勢獅子 解説

2026年04月20日 10:24
カテゴリ: お囃子ライブ

お囃子ライブvol.21は【常磐津】尽くしとなっております。

ちなみに常磐津とは正式には常磐津節(ときわずぶし)と云い、浄瑠璃の一派。宮古路豊後掾(みやこじぶんごのじょう)が創始した「豊後節(ぶんごぶし)」から派生したものです。
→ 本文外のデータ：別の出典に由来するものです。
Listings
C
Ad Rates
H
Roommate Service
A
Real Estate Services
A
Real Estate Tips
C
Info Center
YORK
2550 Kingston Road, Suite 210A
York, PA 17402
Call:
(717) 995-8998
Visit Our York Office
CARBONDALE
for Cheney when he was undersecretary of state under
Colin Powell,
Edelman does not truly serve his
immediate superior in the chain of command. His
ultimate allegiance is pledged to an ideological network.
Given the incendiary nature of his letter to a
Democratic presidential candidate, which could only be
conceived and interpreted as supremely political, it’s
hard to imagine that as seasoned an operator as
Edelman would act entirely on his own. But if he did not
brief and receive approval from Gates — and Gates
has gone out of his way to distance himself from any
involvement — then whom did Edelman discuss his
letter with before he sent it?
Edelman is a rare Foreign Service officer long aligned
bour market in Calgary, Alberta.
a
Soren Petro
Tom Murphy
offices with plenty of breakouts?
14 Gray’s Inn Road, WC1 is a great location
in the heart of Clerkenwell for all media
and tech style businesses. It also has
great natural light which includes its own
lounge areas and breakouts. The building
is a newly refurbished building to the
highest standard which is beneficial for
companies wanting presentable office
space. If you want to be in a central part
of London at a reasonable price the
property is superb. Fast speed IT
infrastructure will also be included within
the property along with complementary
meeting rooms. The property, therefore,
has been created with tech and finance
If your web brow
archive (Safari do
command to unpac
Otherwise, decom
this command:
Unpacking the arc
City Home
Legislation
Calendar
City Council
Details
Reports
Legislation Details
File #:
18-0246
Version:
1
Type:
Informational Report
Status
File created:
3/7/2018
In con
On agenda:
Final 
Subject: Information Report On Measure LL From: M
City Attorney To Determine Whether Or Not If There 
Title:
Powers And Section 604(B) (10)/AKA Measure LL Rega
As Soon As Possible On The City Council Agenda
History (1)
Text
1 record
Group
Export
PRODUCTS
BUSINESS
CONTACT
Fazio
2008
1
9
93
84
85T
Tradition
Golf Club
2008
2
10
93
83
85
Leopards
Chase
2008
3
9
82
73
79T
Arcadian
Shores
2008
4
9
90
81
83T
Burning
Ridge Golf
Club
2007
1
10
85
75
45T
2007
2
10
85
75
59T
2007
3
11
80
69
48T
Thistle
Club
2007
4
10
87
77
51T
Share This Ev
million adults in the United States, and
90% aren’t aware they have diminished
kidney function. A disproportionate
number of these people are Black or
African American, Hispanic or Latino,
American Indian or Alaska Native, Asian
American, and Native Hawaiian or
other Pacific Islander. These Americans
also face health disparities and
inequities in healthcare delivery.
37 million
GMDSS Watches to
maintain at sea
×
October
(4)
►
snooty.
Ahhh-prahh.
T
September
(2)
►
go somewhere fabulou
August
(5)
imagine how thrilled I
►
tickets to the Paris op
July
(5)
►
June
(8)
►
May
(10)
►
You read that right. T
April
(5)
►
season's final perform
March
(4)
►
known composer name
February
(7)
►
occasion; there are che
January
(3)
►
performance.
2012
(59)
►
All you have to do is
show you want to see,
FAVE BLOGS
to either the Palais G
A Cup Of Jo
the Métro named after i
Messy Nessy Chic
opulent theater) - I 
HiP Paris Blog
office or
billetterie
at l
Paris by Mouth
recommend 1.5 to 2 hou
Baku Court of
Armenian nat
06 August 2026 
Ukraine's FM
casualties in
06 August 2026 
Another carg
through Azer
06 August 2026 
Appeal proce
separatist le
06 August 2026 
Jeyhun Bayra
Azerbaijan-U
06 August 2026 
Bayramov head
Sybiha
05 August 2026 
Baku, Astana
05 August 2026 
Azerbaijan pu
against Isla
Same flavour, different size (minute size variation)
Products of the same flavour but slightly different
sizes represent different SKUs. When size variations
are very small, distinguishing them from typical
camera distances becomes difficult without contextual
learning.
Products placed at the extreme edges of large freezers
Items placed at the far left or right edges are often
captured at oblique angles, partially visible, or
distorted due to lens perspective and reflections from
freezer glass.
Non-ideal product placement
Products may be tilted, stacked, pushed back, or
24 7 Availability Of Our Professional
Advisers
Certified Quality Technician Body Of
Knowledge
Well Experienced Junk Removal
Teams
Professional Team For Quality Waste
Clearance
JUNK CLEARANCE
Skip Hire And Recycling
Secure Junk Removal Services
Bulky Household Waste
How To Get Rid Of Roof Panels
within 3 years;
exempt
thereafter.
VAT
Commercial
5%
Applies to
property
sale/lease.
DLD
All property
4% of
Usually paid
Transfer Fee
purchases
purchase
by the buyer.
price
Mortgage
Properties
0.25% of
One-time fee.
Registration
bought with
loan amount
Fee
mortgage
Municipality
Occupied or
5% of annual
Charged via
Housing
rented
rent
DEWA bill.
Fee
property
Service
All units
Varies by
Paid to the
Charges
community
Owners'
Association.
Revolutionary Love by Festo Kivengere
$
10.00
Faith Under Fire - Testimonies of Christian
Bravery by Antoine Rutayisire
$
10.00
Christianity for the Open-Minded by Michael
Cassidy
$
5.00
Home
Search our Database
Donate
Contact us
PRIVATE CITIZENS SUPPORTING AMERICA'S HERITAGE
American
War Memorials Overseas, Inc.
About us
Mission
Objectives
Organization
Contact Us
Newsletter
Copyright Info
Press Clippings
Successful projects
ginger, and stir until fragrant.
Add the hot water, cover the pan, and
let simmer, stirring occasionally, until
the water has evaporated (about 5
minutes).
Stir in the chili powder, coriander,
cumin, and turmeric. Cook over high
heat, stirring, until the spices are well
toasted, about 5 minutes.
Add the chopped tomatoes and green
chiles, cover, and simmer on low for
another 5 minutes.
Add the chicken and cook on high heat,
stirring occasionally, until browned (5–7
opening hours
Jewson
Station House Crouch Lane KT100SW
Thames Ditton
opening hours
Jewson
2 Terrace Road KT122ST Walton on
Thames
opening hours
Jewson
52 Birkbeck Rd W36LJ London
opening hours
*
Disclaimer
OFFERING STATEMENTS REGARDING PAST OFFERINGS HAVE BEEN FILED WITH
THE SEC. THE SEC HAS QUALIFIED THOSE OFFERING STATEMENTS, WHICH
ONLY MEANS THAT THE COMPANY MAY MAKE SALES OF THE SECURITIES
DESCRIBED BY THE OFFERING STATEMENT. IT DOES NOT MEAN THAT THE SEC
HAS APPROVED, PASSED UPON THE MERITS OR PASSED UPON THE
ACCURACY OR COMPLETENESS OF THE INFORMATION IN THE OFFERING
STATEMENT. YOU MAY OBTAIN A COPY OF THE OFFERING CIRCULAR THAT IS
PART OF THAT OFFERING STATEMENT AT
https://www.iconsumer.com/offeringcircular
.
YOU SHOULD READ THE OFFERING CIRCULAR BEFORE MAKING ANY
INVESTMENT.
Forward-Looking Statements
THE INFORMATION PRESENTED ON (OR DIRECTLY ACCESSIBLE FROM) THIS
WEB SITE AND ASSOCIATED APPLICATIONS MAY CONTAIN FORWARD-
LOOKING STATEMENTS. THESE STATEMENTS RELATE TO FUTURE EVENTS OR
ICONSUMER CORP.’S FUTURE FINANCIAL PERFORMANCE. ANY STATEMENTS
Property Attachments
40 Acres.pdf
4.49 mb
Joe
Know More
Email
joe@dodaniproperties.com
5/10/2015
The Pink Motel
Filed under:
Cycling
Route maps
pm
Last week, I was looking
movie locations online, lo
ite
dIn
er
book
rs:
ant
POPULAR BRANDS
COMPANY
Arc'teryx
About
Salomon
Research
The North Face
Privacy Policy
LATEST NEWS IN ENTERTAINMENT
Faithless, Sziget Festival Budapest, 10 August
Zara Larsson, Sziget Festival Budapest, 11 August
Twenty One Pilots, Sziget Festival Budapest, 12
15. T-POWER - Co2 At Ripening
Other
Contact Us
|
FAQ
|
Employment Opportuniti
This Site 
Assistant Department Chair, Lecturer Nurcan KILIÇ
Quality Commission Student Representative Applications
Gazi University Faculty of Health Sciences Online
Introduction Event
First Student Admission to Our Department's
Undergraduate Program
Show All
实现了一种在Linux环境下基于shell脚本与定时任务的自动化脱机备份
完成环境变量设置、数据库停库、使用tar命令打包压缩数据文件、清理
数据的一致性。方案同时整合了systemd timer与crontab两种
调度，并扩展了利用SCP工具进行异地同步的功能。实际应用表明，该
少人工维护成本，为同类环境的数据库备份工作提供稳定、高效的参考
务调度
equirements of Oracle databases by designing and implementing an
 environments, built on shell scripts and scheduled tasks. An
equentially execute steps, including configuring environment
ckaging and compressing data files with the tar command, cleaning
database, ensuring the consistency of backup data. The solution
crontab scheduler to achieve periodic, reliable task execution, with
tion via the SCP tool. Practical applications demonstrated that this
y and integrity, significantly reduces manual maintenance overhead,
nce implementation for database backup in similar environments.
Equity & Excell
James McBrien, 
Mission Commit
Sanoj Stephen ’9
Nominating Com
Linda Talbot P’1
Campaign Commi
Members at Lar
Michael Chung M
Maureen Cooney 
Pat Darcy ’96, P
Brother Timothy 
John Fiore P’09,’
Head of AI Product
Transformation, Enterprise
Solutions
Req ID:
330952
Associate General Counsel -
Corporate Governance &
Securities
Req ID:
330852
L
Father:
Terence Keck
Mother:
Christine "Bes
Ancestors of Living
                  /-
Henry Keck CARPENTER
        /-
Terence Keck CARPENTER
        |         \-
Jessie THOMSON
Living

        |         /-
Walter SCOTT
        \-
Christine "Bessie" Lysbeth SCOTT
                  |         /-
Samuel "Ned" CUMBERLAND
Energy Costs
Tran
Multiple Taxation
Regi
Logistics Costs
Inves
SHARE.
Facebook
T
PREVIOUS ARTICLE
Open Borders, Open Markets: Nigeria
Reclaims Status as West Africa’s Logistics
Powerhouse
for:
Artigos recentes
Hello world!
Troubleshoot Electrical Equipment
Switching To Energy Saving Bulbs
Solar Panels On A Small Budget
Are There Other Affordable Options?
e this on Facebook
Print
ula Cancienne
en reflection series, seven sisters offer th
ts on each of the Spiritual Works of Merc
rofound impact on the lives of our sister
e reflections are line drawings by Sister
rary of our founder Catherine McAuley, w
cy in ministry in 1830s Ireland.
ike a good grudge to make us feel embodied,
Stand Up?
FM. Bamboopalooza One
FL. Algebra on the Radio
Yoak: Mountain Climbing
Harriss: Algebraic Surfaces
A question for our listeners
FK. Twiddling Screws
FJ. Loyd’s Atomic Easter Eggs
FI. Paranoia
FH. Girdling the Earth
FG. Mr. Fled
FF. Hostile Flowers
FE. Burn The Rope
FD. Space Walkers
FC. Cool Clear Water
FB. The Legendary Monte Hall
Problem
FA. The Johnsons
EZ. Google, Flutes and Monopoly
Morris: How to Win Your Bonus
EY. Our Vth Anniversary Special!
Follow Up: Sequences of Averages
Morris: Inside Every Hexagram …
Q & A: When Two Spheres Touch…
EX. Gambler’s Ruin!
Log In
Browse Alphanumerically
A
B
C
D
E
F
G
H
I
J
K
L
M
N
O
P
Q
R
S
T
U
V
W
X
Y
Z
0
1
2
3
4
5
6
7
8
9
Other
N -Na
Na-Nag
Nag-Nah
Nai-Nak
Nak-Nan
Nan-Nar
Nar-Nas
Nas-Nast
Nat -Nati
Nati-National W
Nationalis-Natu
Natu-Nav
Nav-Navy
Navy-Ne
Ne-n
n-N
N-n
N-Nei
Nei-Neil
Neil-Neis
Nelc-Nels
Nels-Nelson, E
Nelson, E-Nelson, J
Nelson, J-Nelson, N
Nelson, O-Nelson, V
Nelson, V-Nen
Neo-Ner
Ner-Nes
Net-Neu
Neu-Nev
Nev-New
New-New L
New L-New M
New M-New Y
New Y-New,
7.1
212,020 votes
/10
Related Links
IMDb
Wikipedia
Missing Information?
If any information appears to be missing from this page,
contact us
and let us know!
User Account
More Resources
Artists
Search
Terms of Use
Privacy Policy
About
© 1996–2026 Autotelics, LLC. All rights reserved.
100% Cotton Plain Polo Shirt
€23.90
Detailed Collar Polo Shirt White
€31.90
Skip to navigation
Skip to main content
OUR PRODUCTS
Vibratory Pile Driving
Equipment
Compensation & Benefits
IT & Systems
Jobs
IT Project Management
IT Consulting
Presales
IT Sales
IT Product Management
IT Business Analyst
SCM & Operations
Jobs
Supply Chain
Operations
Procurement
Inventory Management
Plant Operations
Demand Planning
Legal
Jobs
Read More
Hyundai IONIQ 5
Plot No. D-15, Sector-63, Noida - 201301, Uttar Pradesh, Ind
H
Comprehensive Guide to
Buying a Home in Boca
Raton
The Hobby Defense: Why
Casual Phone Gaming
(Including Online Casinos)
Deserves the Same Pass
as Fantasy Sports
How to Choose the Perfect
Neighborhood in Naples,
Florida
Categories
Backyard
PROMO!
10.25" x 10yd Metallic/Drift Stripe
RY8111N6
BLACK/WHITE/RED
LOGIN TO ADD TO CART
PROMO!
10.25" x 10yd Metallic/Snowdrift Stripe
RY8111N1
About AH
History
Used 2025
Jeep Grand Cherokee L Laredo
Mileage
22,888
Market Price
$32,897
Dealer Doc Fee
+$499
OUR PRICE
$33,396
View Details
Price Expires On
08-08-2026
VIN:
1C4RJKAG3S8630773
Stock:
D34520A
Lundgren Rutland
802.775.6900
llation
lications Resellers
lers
豊後掾は、江戸で大変な人気を得ましたが、作品には心中ものが多く、風紀を乱すという理由から幕府に禁止されてしまいます。
豊後掾が江戸を去り、弟子の文字太夫(もじたゆう)が起こしたのが「常磐津節(ときわずぶし)」なのです。

今回二部の最初はおめでたい演目【勢獅子】
歌舞伎でもお正月によく出る出しものです。
少し解説をいたしましょう。

舞台は江戸三大祭のひとつ、日枝神社の山王祭で賑わう街です。
町内にはほろ酔い気分の鳶頭や芸者たちが勢ぞろい。鳶頭たちは曽我兄弟の仇討の物語、江戸前の威勢のいい獅子舞を賑やかに披露してくれます。

ゆったりとした重厚な曲調が特徴で、舞踊の伴奏は出語りと云って太夫と呼ばれる語り担当と三味線方から構成されます。歌舞伎では太夫と三味線方が舞台上に設けられた席に出て観客に姿を見せて語るので一層迫力があります。